Here, we investigated two initial value problems of implicit ϕ-Hilfer fractional pantograph differential equations. Unlike the methods used in the literature which were based on classical fixed point theorems, we utilized the \(\alpha -\psi \)-contractions to demonstrate the existence and uniqueness of solutions for the proposed problems. The mappings are defined in appropriate cones of positive functions. In spite of the complex structure of ϕ-Hilfer fractional derivative, which causes some limitations, we proposed different techniques that produced sufficient existence and conditions which are more appropriate than the existing conditions. For the sake of confirmation, we constructed particular examples corresponding to the main theorems that illustrate the applicability of the mentioned assumptions.
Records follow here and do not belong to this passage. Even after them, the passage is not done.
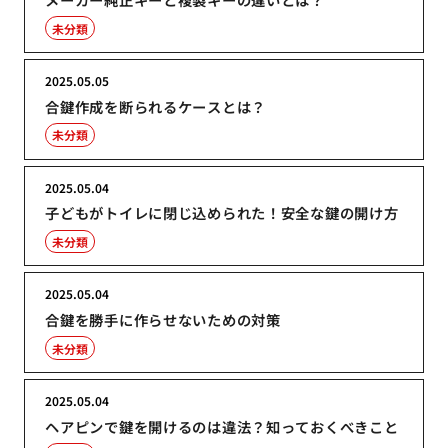
未分類
2025.05.05
合鍵作成を断られるケースとは？
未分類
2025.05.04
子どもがトイレに閉じ込められた！安全な鍵の開け方
未分類
2025.05.04
合鍵を勝手に作らせないための対策
未分類
2025.05.04
ヘアピンで鍵を開けるのは違法？知っておくべきこと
Results of this paper provide a new technique that associates the study of theory of contraction mappings with the theory fractional differential equations. We believe that the contents of this paper will be of great significance for enthusiasts in these two theories. In this context, many promising topics could be discussed in the future such as inclusion boundary value problems involving ϕ-Hilfer fractional pantograph differential equations and system of fractional pantograph differential equations by using common fixed point theorems of some contractions.